- _Recorded data_
=======

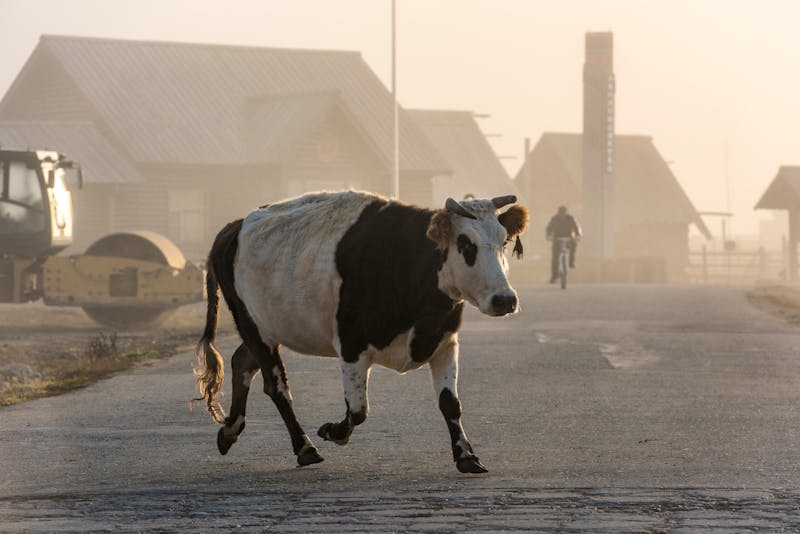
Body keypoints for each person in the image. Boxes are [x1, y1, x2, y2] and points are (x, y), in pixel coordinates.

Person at [546, 205, 582, 283]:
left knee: (573, 245)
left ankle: (571, 262)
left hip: (568, 237)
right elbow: (549, 228)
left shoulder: (571, 218)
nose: (562, 215)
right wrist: (549, 235)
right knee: (555, 258)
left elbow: (577, 228)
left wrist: (578, 235)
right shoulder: (554, 219)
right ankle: (554, 276)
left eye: (564, 213)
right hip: (557, 239)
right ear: (558, 213)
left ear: (566, 213)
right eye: (561, 213)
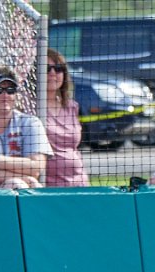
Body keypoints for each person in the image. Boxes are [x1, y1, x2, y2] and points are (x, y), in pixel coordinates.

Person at [0, 65, 53, 189]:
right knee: (19, 183)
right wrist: (26, 177)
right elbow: (31, 172)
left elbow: (36, 167)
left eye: (11, 90)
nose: (5, 95)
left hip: (19, 187)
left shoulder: (30, 123)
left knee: (23, 184)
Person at [45, 48, 89, 187]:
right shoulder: (30, 107)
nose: (53, 73)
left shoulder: (72, 106)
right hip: (48, 186)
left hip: (79, 183)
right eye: (46, 69)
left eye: (58, 68)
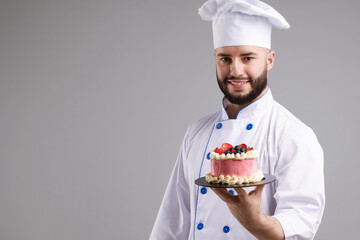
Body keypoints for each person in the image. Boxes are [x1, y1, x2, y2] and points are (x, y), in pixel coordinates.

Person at [149, 0, 325, 239]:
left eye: (248, 58)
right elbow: (172, 220)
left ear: (270, 60)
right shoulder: (196, 132)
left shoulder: (294, 135)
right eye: (225, 59)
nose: (236, 71)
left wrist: (255, 222)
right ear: (215, 58)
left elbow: (301, 223)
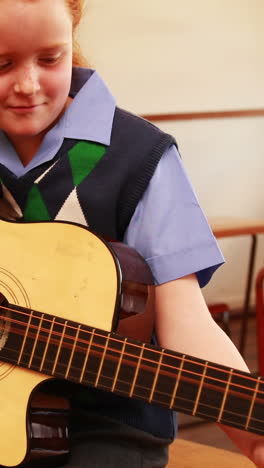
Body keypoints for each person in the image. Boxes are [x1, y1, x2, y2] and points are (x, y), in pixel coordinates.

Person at [0, 0, 263, 466]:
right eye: (1, 64)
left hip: (109, 419)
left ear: (72, 38)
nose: (27, 84)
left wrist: (252, 434)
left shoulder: (139, 156)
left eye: (50, 59)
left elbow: (185, 320)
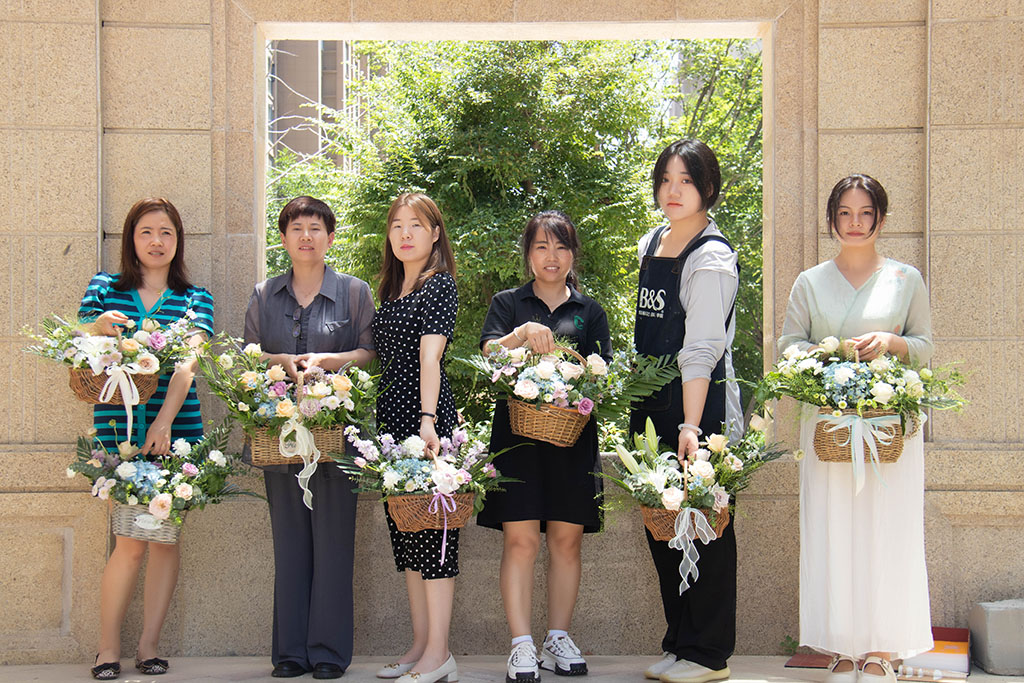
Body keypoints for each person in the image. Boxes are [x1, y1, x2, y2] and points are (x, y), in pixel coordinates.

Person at [778, 175, 934, 683]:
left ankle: (884, 644)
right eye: (844, 213)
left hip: (888, 430)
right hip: (830, 428)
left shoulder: (906, 279)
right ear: (831, 220)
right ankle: (838, 643)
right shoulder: (809, 281)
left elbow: (927, 347)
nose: (854, 223)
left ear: (881, 219)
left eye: (865, 213)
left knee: (886, 529)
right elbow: (788, 347)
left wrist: (893, 340)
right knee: (832, 527)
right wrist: (830, 352)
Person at [79, 197, 215, 680]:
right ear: (131, 239)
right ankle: (106, 649)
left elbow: (190, 362)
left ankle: (149, 646)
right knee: (128, 541)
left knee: (163, 537)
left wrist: (163, 423)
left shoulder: (196, 297)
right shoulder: (104, 288)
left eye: (167, 233)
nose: (157, 242)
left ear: (178, 242)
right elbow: (77, 343)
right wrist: (93, 330)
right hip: (117, 433)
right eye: (146, 232)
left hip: (177, 433)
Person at [243, 196, 375, 680]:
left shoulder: (355, 292)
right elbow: (249, 355)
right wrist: (284, 364)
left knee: (334, 543)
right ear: (283, 238)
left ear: (330, 237)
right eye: (296, 227)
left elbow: (369, 352)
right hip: (279, 435)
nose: (306, 236)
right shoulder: (263, 294)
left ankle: (328, 653)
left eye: (316, 228)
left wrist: (331, 362)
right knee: (291, 542)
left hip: (338, 437)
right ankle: (291, 653)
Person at [477, 210, 611, 682]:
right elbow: (488, 353)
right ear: (528, 253)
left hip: (571, 439)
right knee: (520, 540)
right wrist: (520, 336)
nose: (551, 257)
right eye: (541, 247)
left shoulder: (590, 311)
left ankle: (557, 637)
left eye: (560, 247)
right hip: (517, 439)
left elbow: (602, 374)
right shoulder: (507, 303)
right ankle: (521, 645)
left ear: (573, 254)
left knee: (566, 541)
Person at [631, 140, 742, 683]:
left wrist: (692, 426)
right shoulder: (653, 241)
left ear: (708, 189)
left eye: (687, 181)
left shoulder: (712, 256)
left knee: (705, 525)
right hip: (651, 409)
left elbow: (701, 348)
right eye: (665, 179)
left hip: (698, 408)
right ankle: (679, 640)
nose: (673, 191)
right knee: (663, 525)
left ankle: (708, 653)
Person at [372, 193, 460, 683]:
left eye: (416, 225)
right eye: (397, 225)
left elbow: (431, 359)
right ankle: (421, 645)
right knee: (406, 537)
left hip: (424, 423)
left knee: (434, 538)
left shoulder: (438, 286)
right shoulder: (390, 291)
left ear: (434, 234)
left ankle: (441, 653)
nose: (405, 233)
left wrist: (428, 419)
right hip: (391, 424)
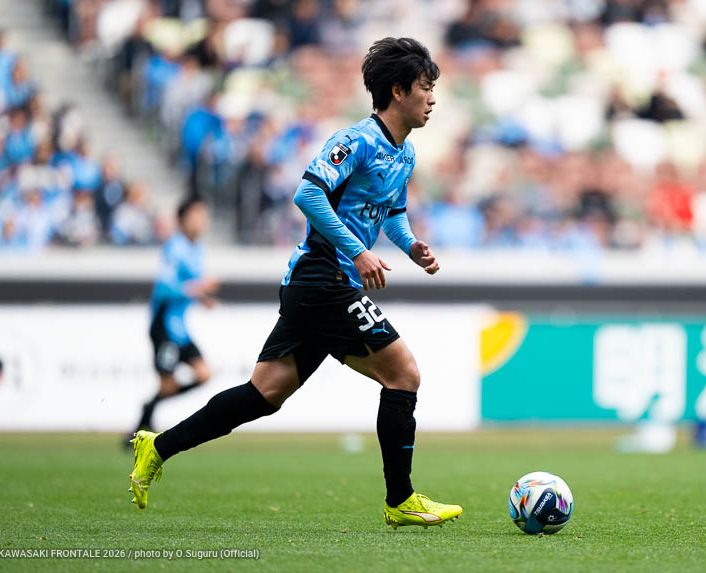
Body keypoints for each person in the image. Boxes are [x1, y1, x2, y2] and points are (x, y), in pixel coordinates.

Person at [128, 37, 463, 529]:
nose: (432, 98)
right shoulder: (355, 141)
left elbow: (391, 213)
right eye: (425, 88)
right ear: (398, 91)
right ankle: (401, 499)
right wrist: (357, 250)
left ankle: (157, 447)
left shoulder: (405, 153)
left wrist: (410, 244)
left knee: (263, 394)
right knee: (404, 374)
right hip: (324, 278)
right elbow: (308, 195)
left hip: (323, 285)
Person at [128, 196, 218, 440]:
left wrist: (203, 298)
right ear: (183, 219)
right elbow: (164, 287)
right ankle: (142, 426)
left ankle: (147, 412)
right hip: (164, 327)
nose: (201, 221)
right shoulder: (175, 247)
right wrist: (198, 288)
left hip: (180, 330)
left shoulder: (198, 249)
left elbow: (188, 286)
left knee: (204, 374)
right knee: (167, 386)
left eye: (203, 216)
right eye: (196, 215)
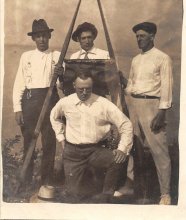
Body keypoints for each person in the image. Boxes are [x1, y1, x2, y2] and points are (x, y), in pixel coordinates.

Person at [50, 71, 133, 203]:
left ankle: (107, 197)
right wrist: (61, 138)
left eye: (88, 89)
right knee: (73, 196)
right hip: (73, 154)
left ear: (92, 87)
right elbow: (54, 117)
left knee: (117, 159)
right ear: (73, 86)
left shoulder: (103, 103)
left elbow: (126, 124)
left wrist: (122, 148)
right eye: (80, 89)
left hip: (96, 150)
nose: (84, 92)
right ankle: (77, 194)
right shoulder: (65, 102)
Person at [125, 21, 173, 205]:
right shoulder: (136, 59)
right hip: (135, 105)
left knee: (159, 151)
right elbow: (131, 84)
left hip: (152, 106)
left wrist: (162, 113)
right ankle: (131, 185)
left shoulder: (163, 58)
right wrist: (125, 86)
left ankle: (165, 194)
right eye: (137, 36)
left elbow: (167, 88)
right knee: (131, 146)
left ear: (152, 36)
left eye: (142, 36)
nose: (139, 39)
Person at [13, 19, 64, 188]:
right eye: (38, 36)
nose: (42, 39)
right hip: (30, 100)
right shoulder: (26, 56)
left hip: (50, 99)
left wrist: (61, 74)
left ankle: (46, 180)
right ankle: (25, 180)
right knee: (29, 140)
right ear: (33, 38)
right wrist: (17, 108)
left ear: (49, 36)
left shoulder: (56, 56)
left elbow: (62, 84)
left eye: (44, 36)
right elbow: (19, 82)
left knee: (49, 141)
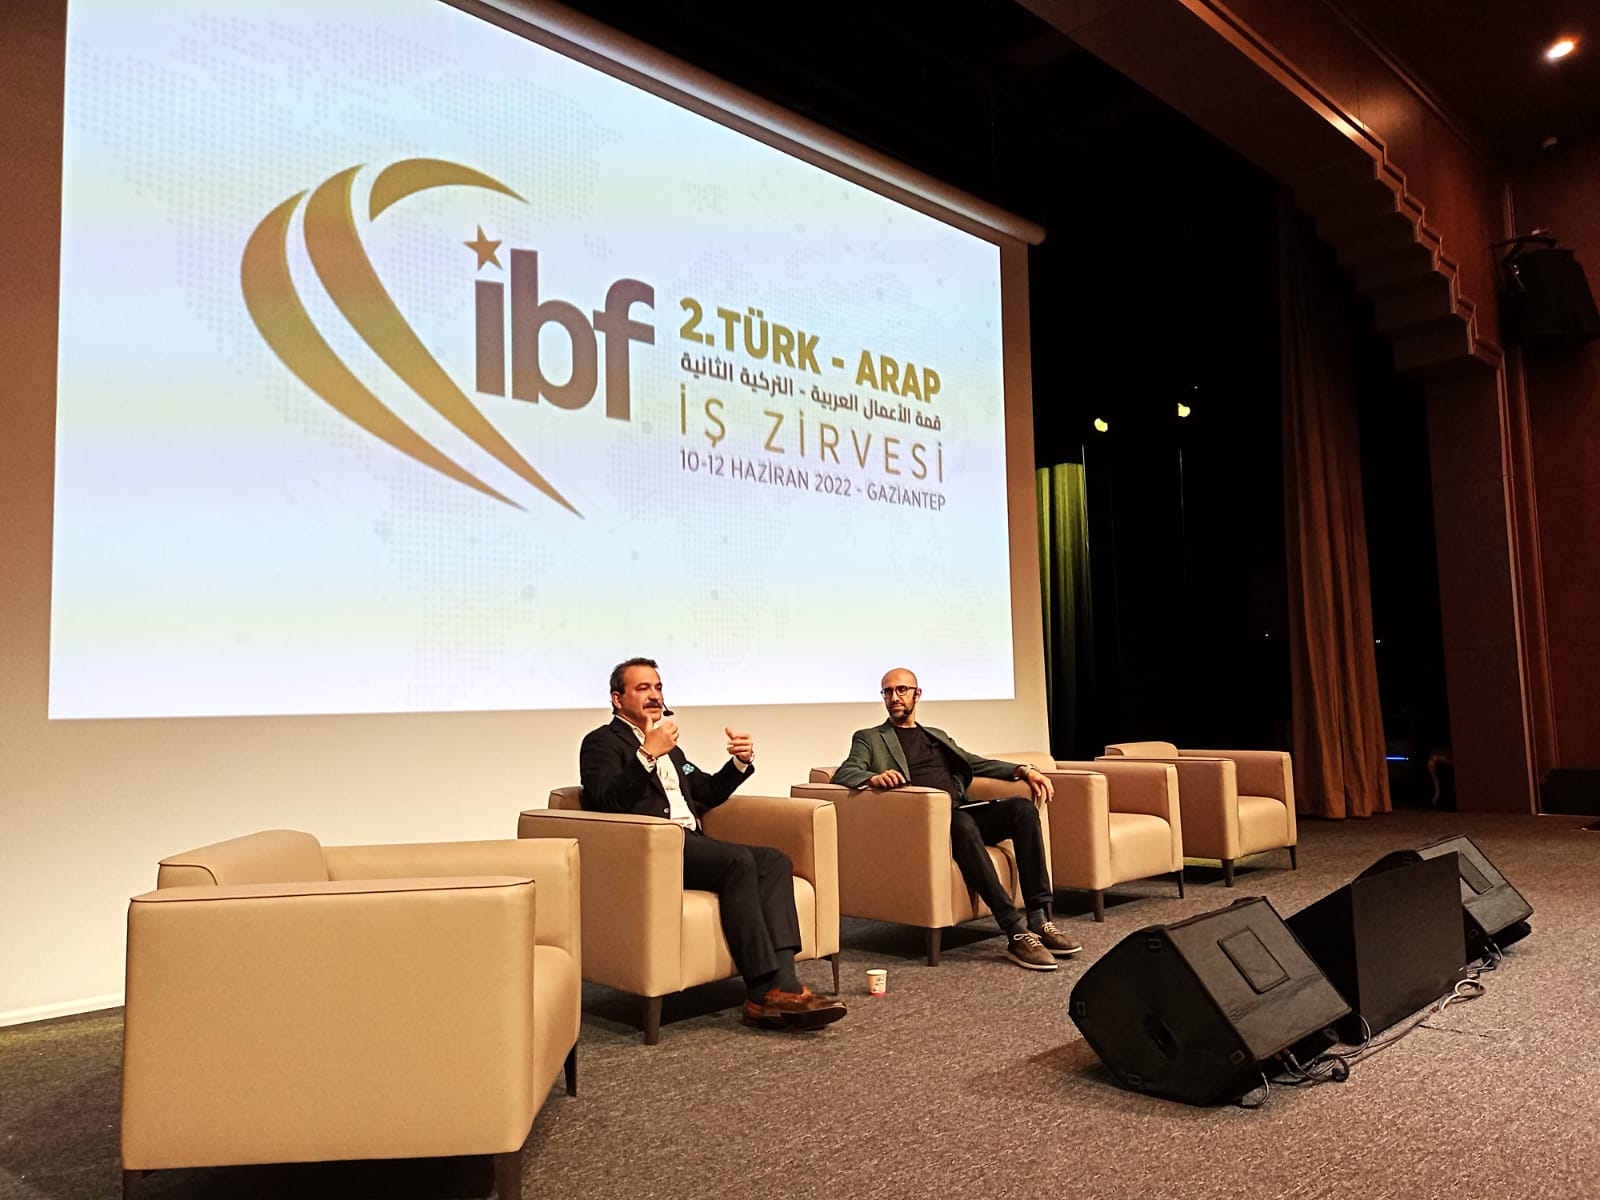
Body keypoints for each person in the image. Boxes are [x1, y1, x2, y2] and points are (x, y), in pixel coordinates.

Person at [579, 656, 846, 1031]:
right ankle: (761, 991)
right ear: (617, 699)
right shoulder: (601, 743)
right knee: (738, 861)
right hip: (653, 851)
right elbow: (607, 800)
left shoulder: (672, 749)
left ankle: (784, 983)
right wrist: (647, 754)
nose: (654, 695)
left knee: (775, 860)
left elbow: (705, 790)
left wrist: (740, 763)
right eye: (643, 688)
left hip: (691, 842)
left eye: (658, 687)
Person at [831, 667, 1083, 971]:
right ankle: (1014, 930)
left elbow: (975, 763)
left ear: (917, 694)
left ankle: (1039, 918)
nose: (894, 697)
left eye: (901, 690)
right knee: (962, 824)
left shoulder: (936, 735)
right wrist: (873, 778)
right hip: (928, 823)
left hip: (961, 809)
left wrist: (1023, 770)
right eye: (887, 692)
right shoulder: (870, 738)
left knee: (1022, 810)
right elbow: (845, 772)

=======

- _Instructions to follow_
Using the records above, copy word for word the line with "left hip: (571, 439)", the line with "left hip: (424, 423)", and every line between them.

- _Answer section_
left hip: (571, 439)
right knee: (520, 540)
right wrist: (520, 336)
nose: (551, 257)
right eye: (541, 247)
left shoulder: (590, 311)
left ankle: (557, 637)
left eye: (560, 247)
right hip: (517, 439)
left elbow: (602, 374)
right shoulder: (507, 303)
right ankle: (521, 645)
left ear: (573, 254)
left knee: (566, 541)
Person at [631, 140, 742, 683]:
left wrist: (692, 426)
right shoulder: (653, 241)
left ear: (708, 189)
left eye: (687, 181)
left shoulder: (712, 256)
left knee: (705, 525)
right hip: (651, 409)
left elbow: (701, 348)
right eye: (665, 179)
left hip: (698, 408)
right ankle: (679, 640)
nose: (673, 191)
right knee: (663, 525)
left ankle: (708, 653)
Person at [372, 193, 460, 683]:
left eye: (416, 225)
right eye: (397, 225)
left elbow: (431, 359)
right ankle: (421, 645)
right knee: (406, 537)
left hip: (424, 423)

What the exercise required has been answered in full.